Par un arrêt du 12 février 2025, la Cour administrative d’appel de Douai a statué sur la légalité du retrait d’une décision administrative non signée.
Une adjointe administrative territoriale avait sollicité la reconnaissance d’un accident de service après un incident survenu avec l’autorité territoriale en novembre 2020.
Un arrêté de décembre 2020 l’avait placée en congé pour invalidité temporaire avant que le maire ne retire cette décision en septembre 2021.
Le Tribunal administratif de Rouen a annulé ce retrait, ce qui a conduit la collectivité à porter le litige devant la juridiction d’appel.
La juridiction devait déterminer si un acte dépourvu de signature peut créer des droits empêchant son retrait au-delà du délai de quatre mois.
Les juges confirment que l’exécution effective de l’acte suffit à lui conférer une portée juridique protectrice au profit de son bénéficiaire individuel.
I. L’admission de l’existence d’une décision créatrice de droits malgré l’absence de signature
A. La reconnaissance d’un acte administratif par son exécution matérielle
La Cour administrative d’appel de Douai relève que l’arrêté de décembre 2020, bien que non signé, a été pleinement intégré au dossier administratif.
Le juge note que « l’intéressée a bénéficié d’un plein traitement » durant plusieurs mois, attestant ainsi d’une application concrète de la décision contestée.
L’exécution financière de la mesure de placement en congé constitue un indice déterminant pour caractériser l’existence d’un acte administratif unilatéral décisoire.
Cette matérialité de l’acte permet d’envisager la nature juridique des prérogatives dont bénéficie désormais l’agent de la fonction publique territoriale.
B. La qualification de décision créatrice de droits au profit de l’agent
L’administration prétendait que cet acte n’était pas créateur de droits en raison de son caractère prétendument provisoire ou de son absence de signature.
Toutefois, les magistrats observent que l’arrêté « ne mentionne aucunement qu’il aurait un caractère provisoire » au sens des dispositions réglementaires en vigueur.
En conséquence, cet acte doit être regardé comme une décision créatrice de droits dès lors qu’il a produit des effets juridiques substantiels.
La stabilité de cet acte créateur de droits impose alors le respect de règles strictes concernant son éventuelle disparition juridique.
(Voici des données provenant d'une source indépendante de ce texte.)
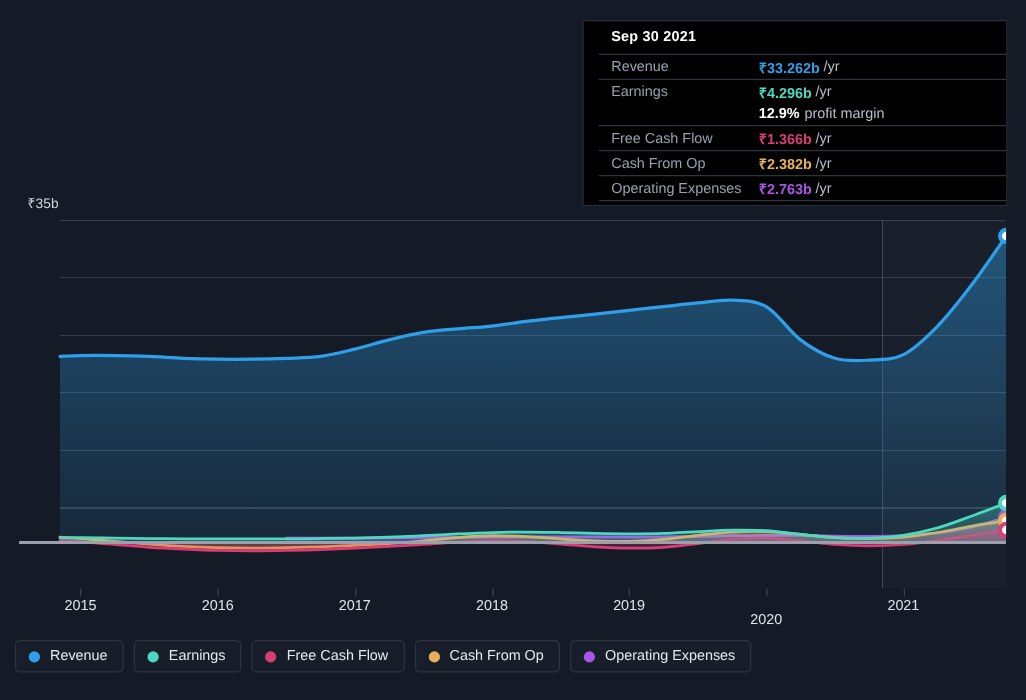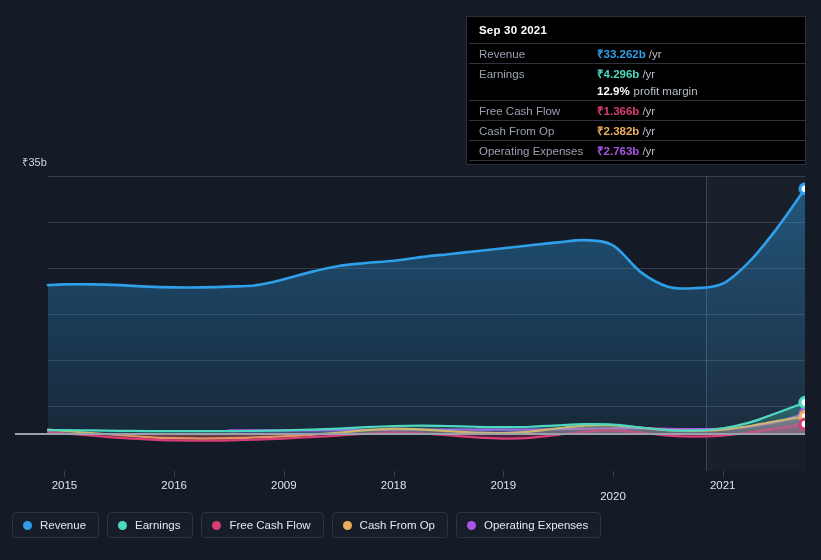--- a/index.html
+++ b/index.html
@@ -51,21 +51,21 @@
     white-space: nowrap;
   }
 
   
   .tooltip {
     position: absolute;
     left: 466px; top: 16px;
     width: 340px;
     background: #000000;
     border: 1px solid #2a2f3a;
-    padding: 7px 0 3px 2px;
+    padding: 7px 0 3px 12px;
     z-index: 40;
   }
   .tt-date {
     font-size: 11.5px;
     font-weight: bold;
     color: #ffffff;
     padding: 0 10px 7px 10px;
     letter-spacing: .2px;
   }
   .tt-row {
@@ -193,21 +193,21 @@
         <circle cx="790" cy="226.442" r="5" fill="#ffffff" stroke="#4dd8c0" stroke-width="3.2"></circle>
       </svg>
   </div>
 
   <div class="x-axis-wrap" id="x-axis">
       <div class="x-tick" style="left: 64.4565px;"></div>
       <div class="x-label" style="left: 64.4565px;">2015</div>
       <div class="x-tick" style="left: 174.167px;"></div>
       <div class="x-label" style="left: 174.167px;">2016</div>
       <div class="x-tick" style="left: 283.877px;"></div>
-      <div class="x-label" style="left: 283.877px;">2009</div>
+      <div class="x-label" style="left: 283.877px;">2017</div>
       <div class="x-tick" style="left: 393.587px;"></div>
       <div class="x-label" style="left: 393.587px;">2018</div>
       <div class="x-tick" style="left: 503.297px;"></div>
       <div class="x-label" style="left: 503.297px;">2019</div>
       <div class="x-tick" style="left: 613.007px;"></div>
       <div class="x-label" style="left: 613.007px; margin-top: 11px;">2020</div>
       <div class="x-tick" style="left: 722.717px;"></div>
       <div class="x-label" style="left: 722.717px;">2021</div>
     </div>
II. L’irrégularité du retrait hors délai de la décision individuelle favorable
A. L’application rigoureuse du délai de retrait de quatre mois
Le code des relations entre le public et l’administration limite le retrait d’une décision créatrice de droits au délai strict de quatre mois.
L’arrêté de septembre 2021 est intervenu bien après l’expiration de ce délai légal, ce qui entache la procédure de retrait d’une illégalité manifeste.
Le juge administratif assure ici la protection de la sécurité juridique de l’agent en empêchant la remise en cause tardive d’une situation acquise.
Le dépassement de ce délai ne pourrait être pallié que par la démonstration d’un comportement frauduleux lors de l’obtention de la décision.
B. L’absence de preuve d’une manœuvre frauduleuse de l’intéressé
L’autorité territoriale tentait de justifier son intervention tardive en invoquant le caractère frauduleux de l’acte initial, permettant un retrait à tout moment.
La collectivité n’apporte pas les éléments nécessaires pour établir la réalité de cette fraude, rendant l’argumentation de l’appelant totalement inopérante devant la cour.
Le rejet de la fraude confirme l’annulation du retrait, garantissant ainsi le maintien du bénéfice du congé pour invalidité temporaire imputable au service.